What Are My Dad and I Going to Do Without David Letterman?
LatestSometimes my dad would let me stay up late on Fridays to watch Dave with him.
The two of us were never particularly close—he was 41 when I was born, and rededicated himself to his job after finding himself with another, unexpected mouth to feed. I’m also his only daughter and he never knew how to talk to girls. He got angry when I was 11 and told him that my best friend started shaving her legs. He wound himself up when he picked me up from my middle school and saw me sharing candy with a male classmate. He didn’t like it when I wore makeup or showed my shoulders or gave anyone the suggestion that I had a working clitoris. But he liked it when I stayed inside with him. He liked it when I watched his nightly television with him: local news at 6, Seinfeld rerun at 7, 60 Minutes rerun at 8, national news at 10, Dave just after 11.
We called him Dave, like he was our old friend, someone who lived in our house but who we only saw for an hour every weeknight. I liked his gap tooth and my dad liked his hair in the ‘80s. Dave was one of the few people who really made him laugh: his big laugh, where he threw his head back and let out a big scream. Then he’d sigh and readjust in his chair. I always wanted to make him laugh like that but rarely did.
My dad likes Johnny Carson but he loves David Letterman, who started hosting Late Night with David Letterman nearly a decade before I was born. By the time my Indian parents settled in their second house in suburban Calgary, Alberta, with their preteen son and a new baby girl, Dave was well-ensconced in my dad’s nightly ritual. If I woke up in the middle of the night, it was likely I’d hear the sound of the show floating up from the television on the main floor: Dave and Paul chatting, or Madonna doing something nuts, or some leggy blond celebrity gently flirting with him on the other side of the desk. Even now, blue and yellow remind me of Dave—his Late Show banner—and my dad, too. As if the two of them are old buddies who just haven’t met yet.

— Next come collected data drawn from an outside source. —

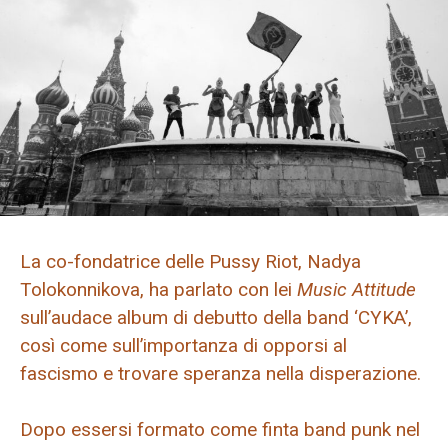
La co-fondatrice delle Pussy Riot, Nadya
Tolokonnikova, ha parlato con lei
Music Attitude
sull’audace album di debutto della band ‘CYKA’,
così come sull’importanza di opporsi al
fascismo e trovare speranza nella disperazione.
Dopo essersi formato come finta band punk nel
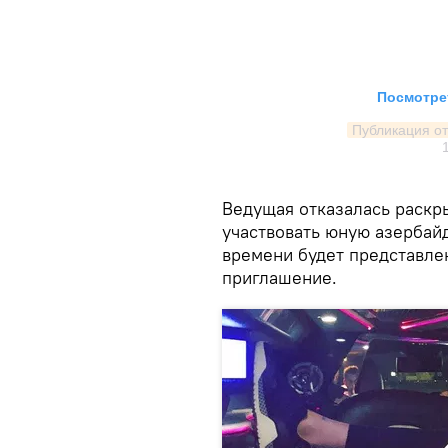
Посмотрет
Публикация от
Ведущая отказалась раскры
участвовать юную азербайд
времени будет представле
приглашение.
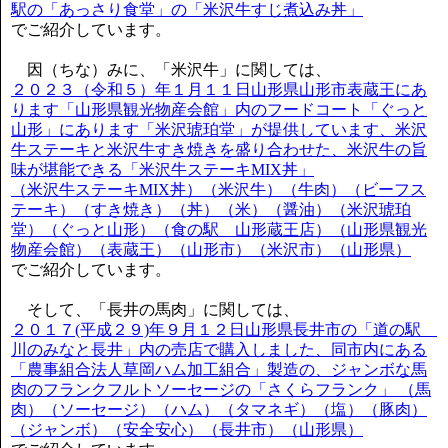
駅の「あっさり食堂」の「米沢牛すじ煮込み丼」
でご紹介しています。
因（ちな）みに、「米沢牛」に関しては、
２０２３（令和５）年１月１１日山形県山形市表蔵王にあ
ります「山形県観光物産会館」内のフードコート「ぐっと
山形」にあります「米沢琥珀堂」が提供しています、米沢
牛ステーキと米沢牛すき焼きを盛り合わせた、米沢牛の旨
味が堪能できる「米沢牛ステーキMIX丼」
（米沢牛ステーキMIX丼）（米沢牛）（牛肉）（ビーフス
テーキ）（すき焼き）（丼）（米）（醤油）（米沢琥珀
堂）（ぐっと山形）（食の駅 山形蔵王店）（山形県観光
物産会館）（表蔵王）（山形市）（米沢市）（山形県）
でご紹介しています。
そして、「長井の馬肉」に関しては、
２０１７(平成２９)年９月１２日山形県長井市の「道の駅
川のみなと長井」内の売店で購入しました、同市内にある
「農事組合法人草岡ハム加工組合」製造の、ジャンボな馬
肉のフランクフルトソーセージの「さくらフランク」 （馬
肉）（ソーセージ）（ハム）（タマネギ）（塩）（豚肉）
（ジャンボ）（安全安心）（長井市）（山形県）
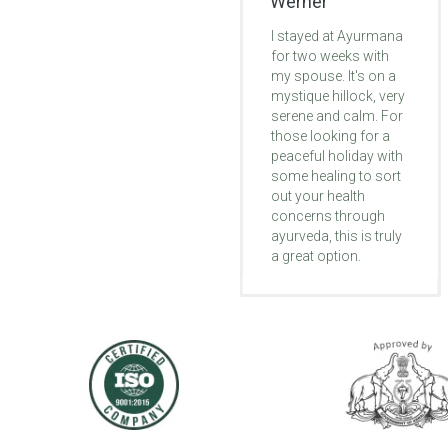
Werner
Monica
I stayed at Ayurmana
My 6 weeks at
for two weeks with
Ayurmana was life-
my spouse. It's on a
changing. Problem
mystique hillock, very
was with legs. By 2nd
serene and calm. For
week of treatment I
those looking for a
started to feel my leg
peaceful holiday with
different like they're
some healing to sort
waking up to life
out your health
again. My foot that
concerns through
was turned inward
ayurveda, this is truly
got straight and I
a great option.
started to walk better.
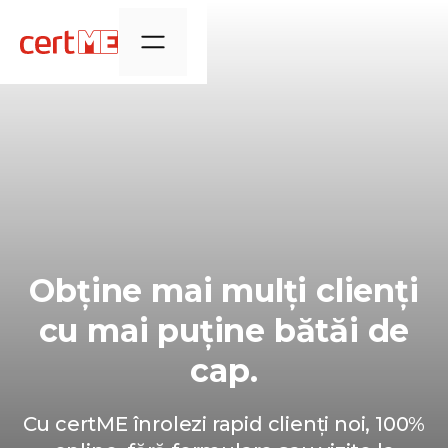
Obține mai mulți clienți
cu mai puține bătăi de
cap.
Cu certME înrolezi rapid clienți noi, 100%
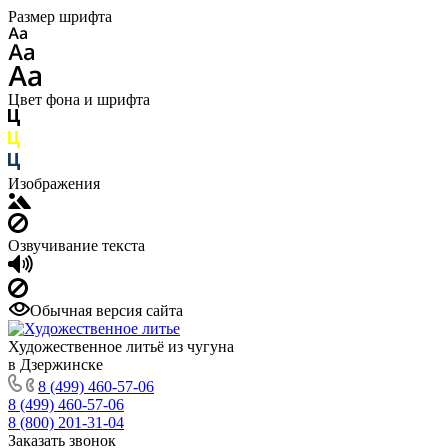
Размер шрифта
Цвет фона и шрифта
Изображения
Озвучивание текста
Обычная версия сайта
Художественное литьё из чугуна
в Дзержинске
8 (499) 460-57-06
8 (499) 460-57-06
8 (800) 201-31-04
Заказать звонок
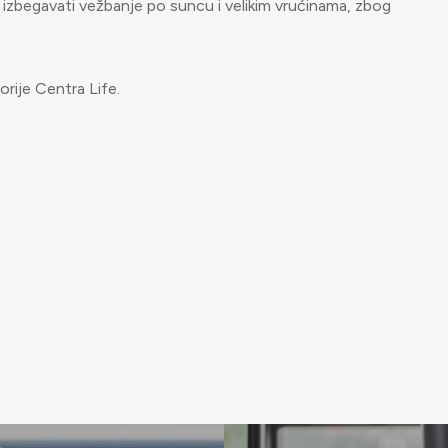
go izbegavati vežbanje po suncu i velikim vrućinama, zbog
rije Centra Life.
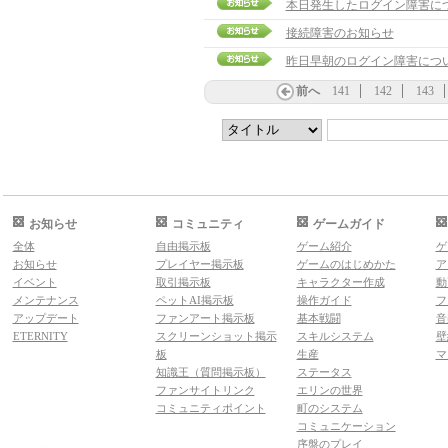
本日発生したログイン障害に
接続障害のお知らせ
昨日早朝のログイン障害につ
前へ
141
142
143
お知らせ
コミュニティ
ゲームガイド
全体
自由掲示板
ゲーム紹介
ゲ
お知らせ
プレイヤー掲示板
ゲームのはじめかた
ア
イベント
取引掲示板
キャラクター作成
動
メンテナンス
ペットAI掲示板
操作ガイド
フ
アップデート
ファンアート掲示板
基本戦闘
音
ETERNITY
スクリーンショット掲示
スキルシステム
壁
板
生産
マ
知識王（質問掲示板）
ステータス
ファンサイトリンク
エリンの世界
コミュニティポイント
町のシステム
コミュニケーション
序盤のプレイ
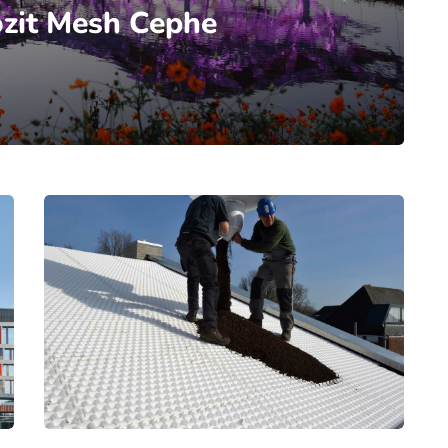
ozit Mesh Cephe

Now my dad is 65, retired, and I’ve since moved across the country from him. He likes it when I call every day for trivial updates on the weather or what I ate or if I’m feeling “weak.” That’s always been his big concern. “You sound weak. Are you weak?” he asks me. I think he’s trying to ask if I’m sick, but it always comes off more menacing: Are you able to take care of yourself without me?
But the two of us always had TV, the shows that were likely too mature for my then 10-year-old brain. It was my little rebellion, the only one that he was complicit in: Seinfeld on Thursdays and The Simpsons on Saturdays and All in the Family on Fridays and David Letterman during the week. By the time I was 12, we folded The Daily Show into it as well. When I broke a rule, I was never grounded or forbidden from seeing friends—the only punishment my parents would dole out was no television. In the seventh grade, I was caught prank-calling my social studies teacher, and my parents didn’t let me watch television for a month. It wasn’t so much the removal of a mindless indulgence as it was a prohibition on the only thing that my dad and I shared. By that point, I was tired of going to badminton with him. I didn’t like jogging like he did. But we still both loved comedy and we liked weird white men and we liked laughing. He forgave swearing and sexual indecency and rudeness only in the pursuit of a big laugh. For that month, we barely made eye contact.
Now, my dad can’t punish me by taking away my shows. Instead, he just shuts down. He’ll give me the silent treatment, refusing to communicate; he’ll sometimes answer the phone and say, “Just a moment” before passing the phone to my mother. Over Christmas, he didn’t talk to me for the week I came home because he didn’t like the dress I was wearing. (Too short; too bright.) Three months ago, he refused to talk to me because I was planning a trip to Thailand (“Why can’t you wait until I’m dead and then go to all these dangerous places?”). The worst one was two years ago, when I finally told him about my boyfriend: he’s white, he’s significantly older, and he’s not a guy my dad handpicked. He iced me out for three months.
But it’s rarely just the silent treatment, and that feels even worse. He sometimes grabs the phone when I call and gives me monosyllabic answers in language more formal than one would offer their only daughter. “Are you well?” he’ll ask, in his most flat, disaffected tone. Instead of just ignoring me entirely, he’ll give me a small glimpse into his well-being—just enough to know that he’s mad, just enough to ensure that I won’t feel whole until he gets over it. It doesn’t lasts, but it’s always crushing.
I never feel more than a breath away from temporary disownment.